* **Point tracking data**
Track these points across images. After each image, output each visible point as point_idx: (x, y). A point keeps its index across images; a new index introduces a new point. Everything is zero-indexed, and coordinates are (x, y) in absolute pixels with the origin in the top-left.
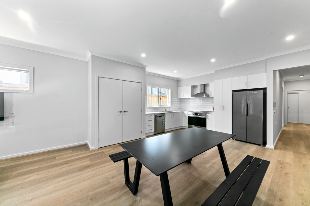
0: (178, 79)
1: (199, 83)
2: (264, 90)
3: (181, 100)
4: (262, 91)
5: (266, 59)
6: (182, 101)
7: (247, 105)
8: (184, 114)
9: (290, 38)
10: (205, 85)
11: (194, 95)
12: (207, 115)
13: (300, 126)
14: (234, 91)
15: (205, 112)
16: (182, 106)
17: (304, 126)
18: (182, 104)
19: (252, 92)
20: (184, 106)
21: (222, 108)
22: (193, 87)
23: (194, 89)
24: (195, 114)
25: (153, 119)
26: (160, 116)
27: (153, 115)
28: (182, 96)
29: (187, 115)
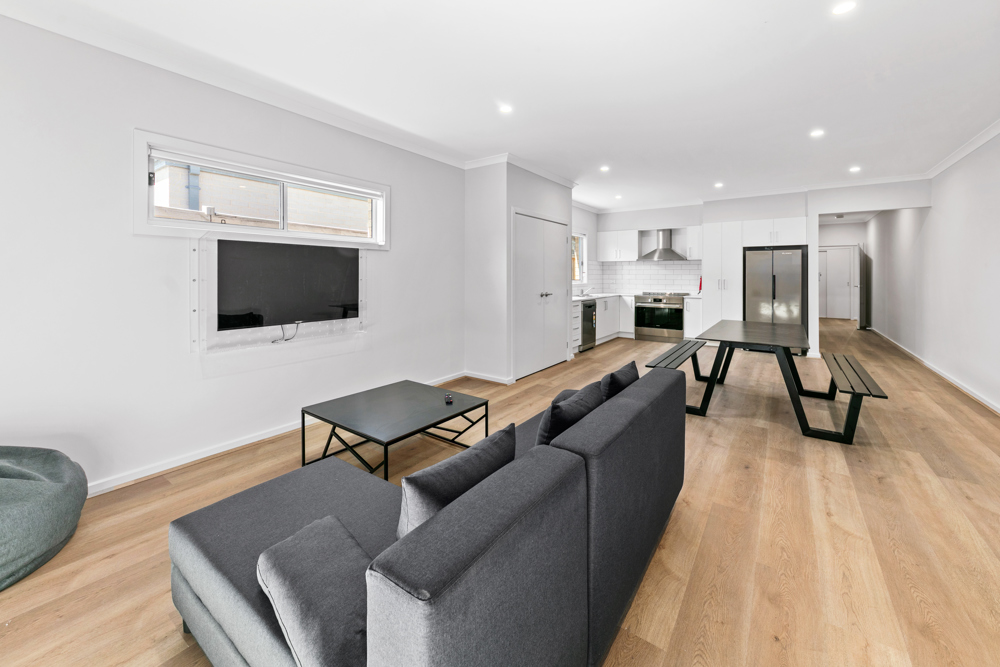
0: (600, 210)
1: (655, 225)
2: (804, 249)
3: (603, 264)
4: (799, 251)
5: (806, 190)
6: (605, 268)
7: (774, 277)
8: (625, 302)
10: (671, 230)
11: (644, 257)
12: (685, 301)
13: (832, 322)
14: (746, 249)
15: (678, 294)
16: (605, 281)
17: (839, 323)
18: (606, 276)
19: (784, 252)
21: (722, 284)
22: (642, 234)
23: (644, 239)
24: (655, 300)
25: (580, 315)
26: (590, 307)
27: (580, 304)
28: (611, 256)
29: (631, 304)
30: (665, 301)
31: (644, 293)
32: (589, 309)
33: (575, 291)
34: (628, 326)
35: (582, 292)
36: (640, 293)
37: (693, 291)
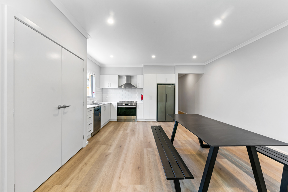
1: (124, 74)
3: (102, 89)
4: (173, 86)
5: (175, 65)
6: (103, 91)
7: (166, 94)
8: (112, 105)
9: (195, 57)
10: (131, 76)
11: (120, 87)
12: (137, 104)
14: (158, 84)
16: (103, 97)
18: (103, 95)
19: (169, 86)
20: (106, 97)
21: (150, 97)
22: (120, 77)
23: (120, 79)
24: (126, 104)
25: (92, 115)
26: (98, 110)
27: (92, 110)
28: (106, 86)
29: (115, 106)
30: (130, 105)
31: (120, 102)
32: (97, 111)
33: (89, 101)
34: (114, 116)
35: (93, 102)
36: (118, 102)
37: (139, 100)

* **Aim of the task**
Write out the items word for word from the very beginning through the line that contains "24: (655, 300)", and include that line. Leave the pictures out of your answer.

* **Exercise output**
Track these points across images. After each image, output each visible point as point_idx: (x, y). A point keeps its index across images; a new index introduces a new point. Everything is zero-indexed, and coordinates are (x, y) in absolute pixels with the origin in the top-left.
0: (178, 79)
1: (199, 83)
2: (264, 90)
3: (181, 100)
4: (262, 91)
5: (266, 59)
6: (182, 101)
7: (247, 105)
8: (184, 114)
9: (290, 38)
10: (205, 85)
11: (194, 95)
12: (207, 115)
13: (300, 126)
14: (234, 91)
15: (205, 112)
16: (182, 106)
17: (304, 126)
18: (182, 104)
19: (252, 92)
20: (184, 106)
21: (222, 108)
22: (193, 87)
23: (194, 89)
24: (195, 114)
25: (153, 119)
26: (160, 116)
27: (153, 115)
28: (182, 96)
29: (187, 115)
0: (600, 210)
1: (655, 225)
2: (804, 249)
3: (603, 264)
4: (799, 251)
5: (806, 190)
6: (605, 268)
7: (774, 277)
8: (625, 302)
10: (671, 230)
11: (644, 257)
12: (685, 301)
13: (832, 322)
14: (746, 249)
15: (678, 294)
16: (605, 281)
17: (839, 323)
18: (606, 276)
19: (784, 252)
21: (722, 284)
22: (642, 234)
23: (644, 239)
24: (655, 300)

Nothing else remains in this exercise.